#### [ASSIGNMENT]
Among the entries below, copy every line that carries the word "part".

Revision tracking records
....

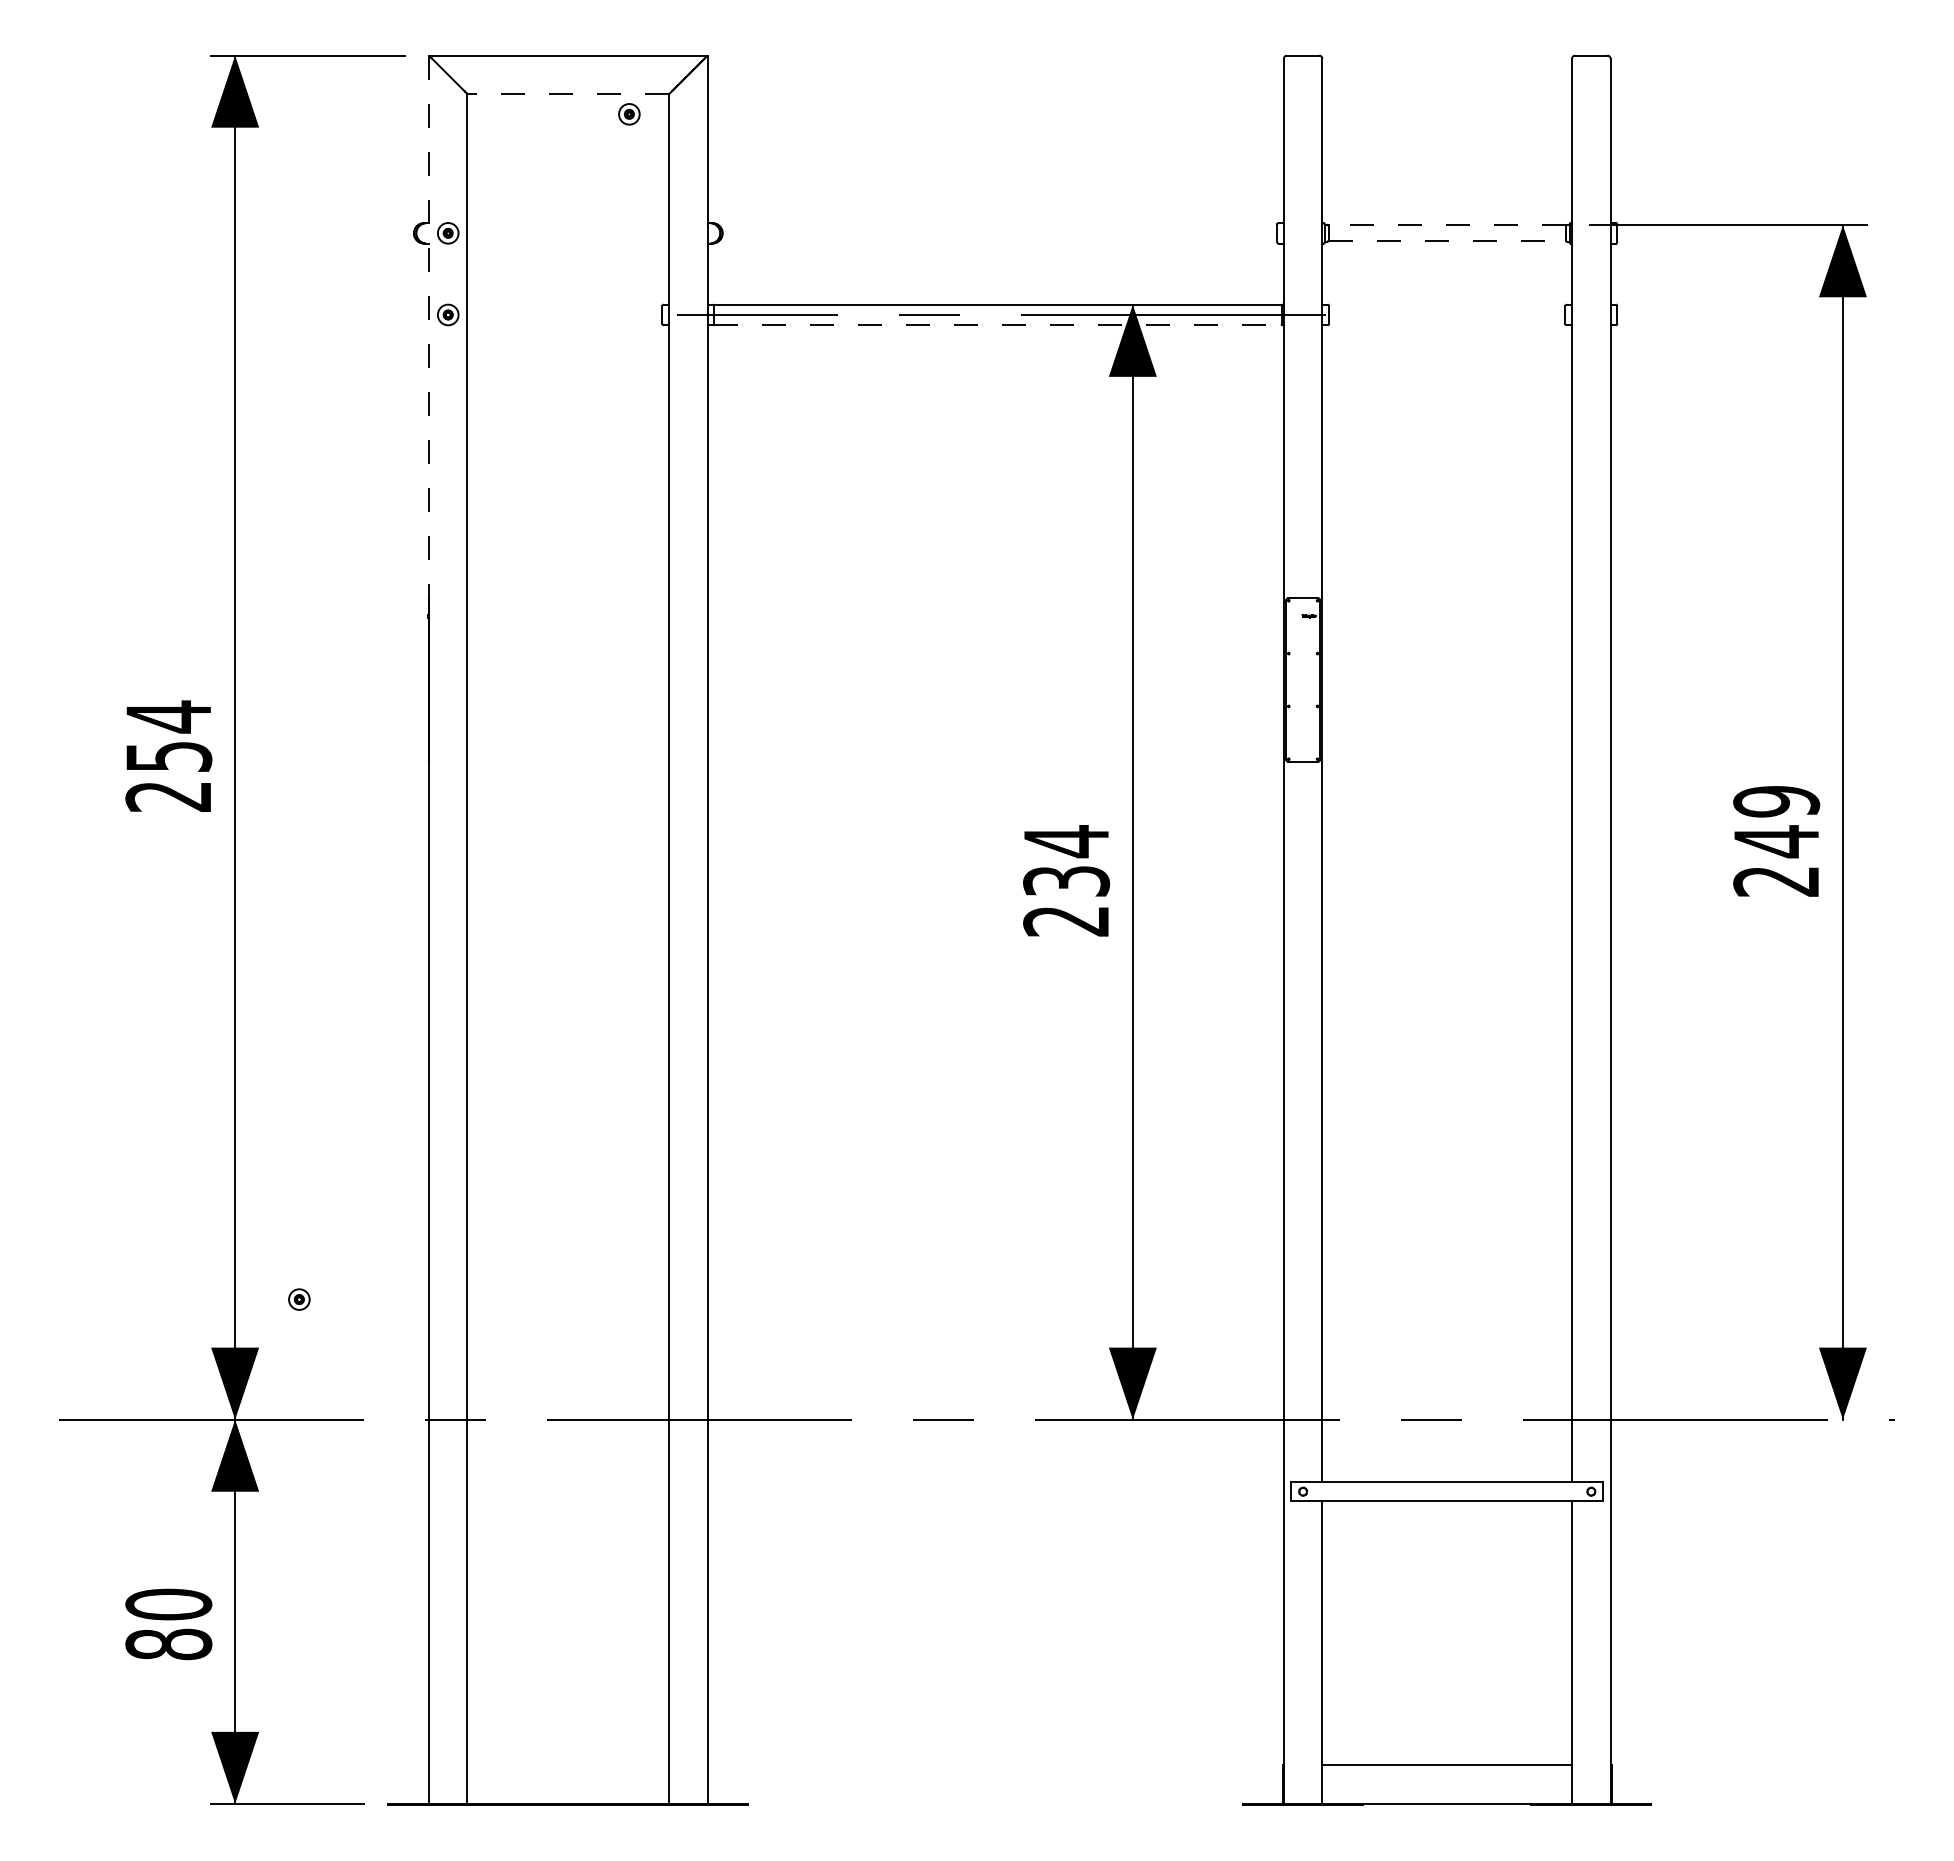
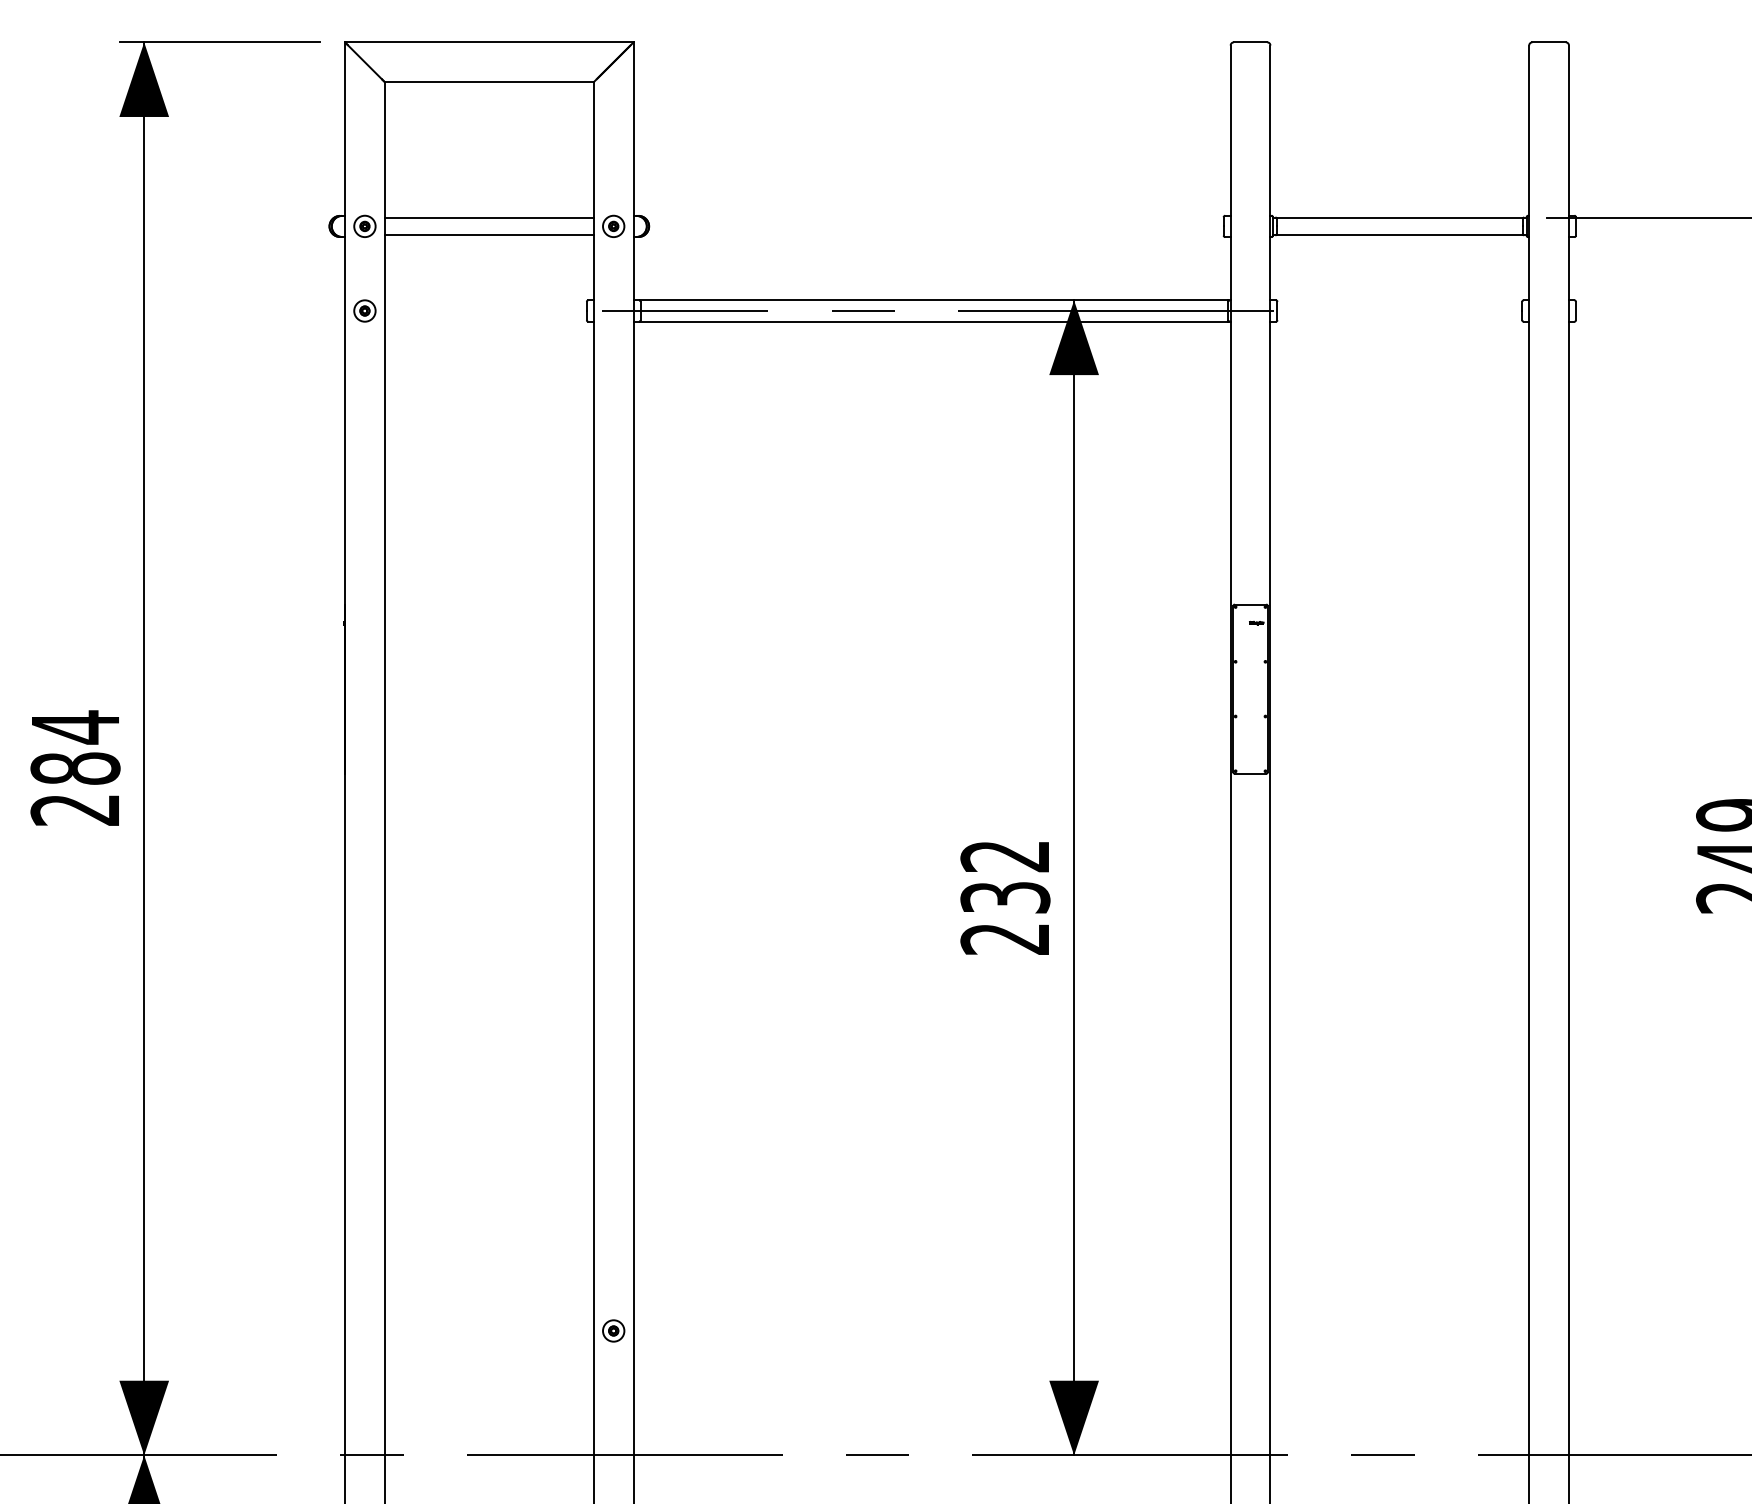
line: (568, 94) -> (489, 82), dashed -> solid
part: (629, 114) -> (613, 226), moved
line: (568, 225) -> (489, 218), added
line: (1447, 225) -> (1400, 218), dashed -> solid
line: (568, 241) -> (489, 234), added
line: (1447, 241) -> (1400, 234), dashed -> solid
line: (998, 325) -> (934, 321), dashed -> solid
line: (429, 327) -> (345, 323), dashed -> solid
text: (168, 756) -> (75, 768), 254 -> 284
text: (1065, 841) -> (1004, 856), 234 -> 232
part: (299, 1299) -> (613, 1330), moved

....

#### [REPLY]
part: (629, 114) -> (613, 226), moved
part: (299, 1299) -> (613, 1330), moved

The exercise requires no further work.